KERNEL_BLD_FLAGS="ARCH=${KERNEL_ARCH} INSTALL_MOD_PATH=../${KERNEL_MODINSTALL} TARGET_PRODUCT=${TARGET_PRODUCT} TARGET_BUILD_VARIANT=${BUILD_TYPE_VARIANT} YUNOS_WITH_BOARD=${TARGET_PRODUCT}"
KERNEL_BLD_FLAGS="${KERNEL_BLD_FLAGS} O=${KERNEL_OUT_DIR}" # build flags
KERNEL_BLD_ENV="CROSS_COMPILE=${KERNEL_CROSS_COMP}"
KERNEL_FAKE_DEPMOD="${KERNEL_OUT_DIR}/fakedepmod/lib/modules"
KERNEL_SRC_DIR="${PWD}"
KERNEL_VERSION_FILE="${KERNEL_OUT_DIR}/include/config/kernel.release"
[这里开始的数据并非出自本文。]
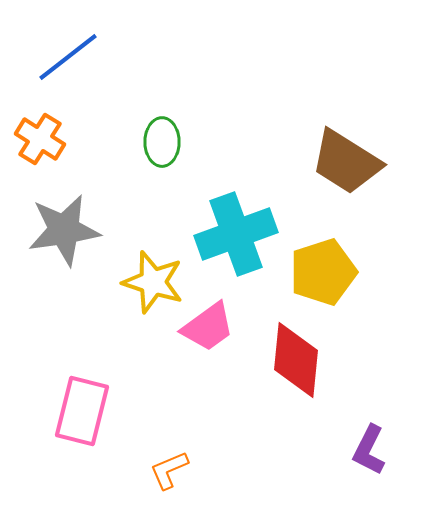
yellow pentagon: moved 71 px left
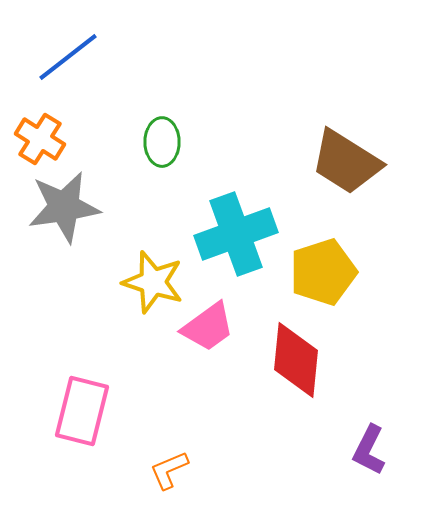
gray star: moved 23 px up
KERNEL_BZIMAGE="${PRODUCT_IMG_DIR}/kernel"
CPUCORES=`cat /proc/cpuinfo |grep processor|wc -l` 清理上次编译生成的.o文件,并重新创建生成.o 文件所需的目录
rm -rf ../out
mkdir -p ${KERNEL_OUT_DIR}
安装工具链
echo “Installing toolchain”
TOOLCHAIN_DIR=${TOP_DIR}/vendor/intel/linux/toolchain
export PATH=${TOOLCHAIN_DIR}/sysroots/x86_64-pokysdk-linux/usr/bin/x86_64-poky-linux:$PATH
export ${KERNEL_BLD_ENV}
echo “TOOLCHAIN_DIR = ${TOOLCHAIN_DIR}”
创建到YunOS独有代码的符号连接
echo “Create link to yunos module codes”
ln -sf ${TOP_DIR}/security/extern/gpl/yunos ${KERNEL_SRC_DIR}/
echo “Create link to kdbus codes”
ln -sf ${TOP_DIR}/security/extern/gpl/kernel/include/uapi/linux/kdbus.h ${KERNEL_SRC_DIR}/include/uapi/linux/
ln -sf ${TOP_DIR}/security/extern/gpl/kernel/ipc/kdbus ${KERNEL_SRC_DIR}/ipc/
Make clean与Make config
#Clean kernel
${MAKE} mrproper
#Make config
KERNEL_DEFCONFIG=“x86_64_defconfig” # Modify this according to your kernel
if [ “$BUILD_TYPE_VARIANT”x == “user”x ]; then
if [ “$PROD_MODE”x == “on”x ]; then
KERNEL_DEFCONFIG=“x86_64_release_defconfig”
else
KERNEL_DEFCONFIG=“x86_64_user_defconfig”
fi
fi
echo “KERNEL_DEFCONFIG:$KERNEL_DEFCONFIG”
echo “BUILD_TYPE_VARIANT:$BUILD_TYPE_VARIANT”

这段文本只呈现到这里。